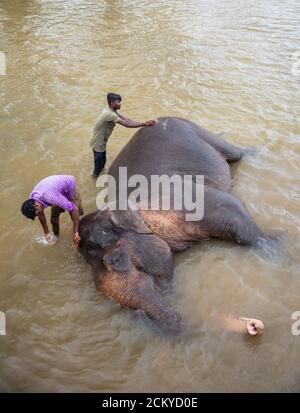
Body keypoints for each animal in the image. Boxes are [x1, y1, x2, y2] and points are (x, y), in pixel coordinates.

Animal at [78, 116, 268, 332]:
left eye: (116, 259)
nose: (253, 325)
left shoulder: (190, 200)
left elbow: (234, 207)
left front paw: (279, 246)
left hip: (199, 131)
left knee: (237, 153)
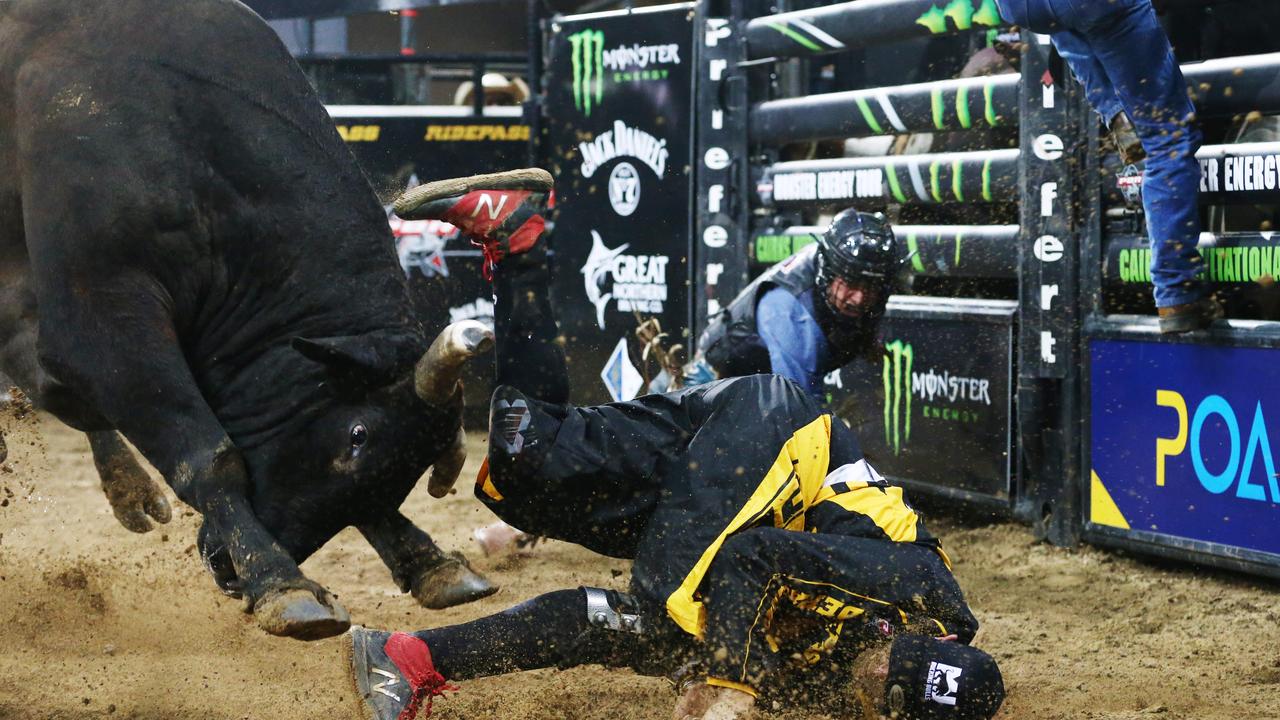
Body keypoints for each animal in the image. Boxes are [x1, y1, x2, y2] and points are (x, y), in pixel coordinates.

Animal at [0, 0, 494, 638]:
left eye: (413, 463)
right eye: (356, 436)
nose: (223, 566)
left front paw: (430, 561)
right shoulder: (102, 315)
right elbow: (207, 455)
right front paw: (282, 583)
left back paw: (131, 492)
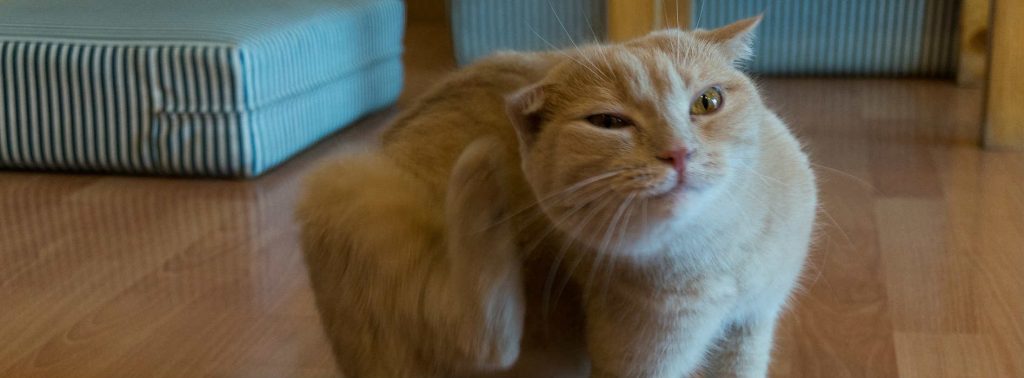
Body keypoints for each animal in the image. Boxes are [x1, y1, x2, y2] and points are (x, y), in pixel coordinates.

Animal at [296, 15, 815, 376]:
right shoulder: (640, 359)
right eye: (608, 122)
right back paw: (480, 175)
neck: (718, 258)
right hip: (343, 182)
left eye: (708, 102)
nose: (678, 152)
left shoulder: (750, 326)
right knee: (484, 338)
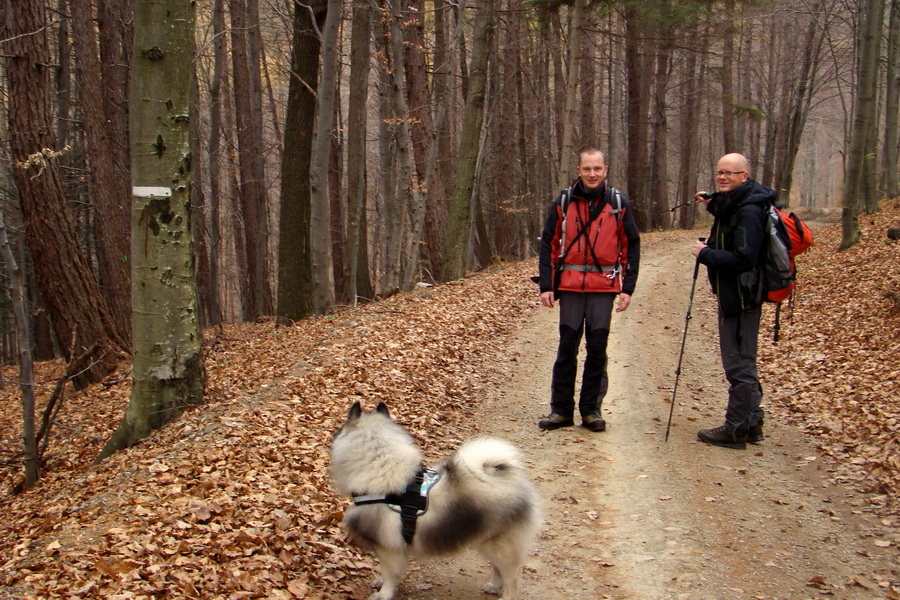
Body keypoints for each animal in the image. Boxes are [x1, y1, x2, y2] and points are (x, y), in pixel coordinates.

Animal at [330, 400, 540, 600]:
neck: (380, 466)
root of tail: (509, 479)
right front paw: (382, 583)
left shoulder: (388, 548)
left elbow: (389, 573)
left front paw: (384, 593)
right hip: (486, 542)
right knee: (498, 569)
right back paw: (494, 586)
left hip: (500, 545)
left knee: (511, 576)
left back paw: (506, 595)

+++++

◆ Work to be completed
Start with the line that contains "left shoulder: (388, 548)", end with the last line of the entries, and please retype every line in that span exactly, with no others.

◆ Answer below
left shoulder: (388, 548)
left elbow: (389, 573)
left front paw: (384, 593)
right hip: (486, 542)
right knee: (498, 569)
right back paw: (494, 586)
left hip: (500, 545)
left knee: (511, 576)
left back paw: (506, 595)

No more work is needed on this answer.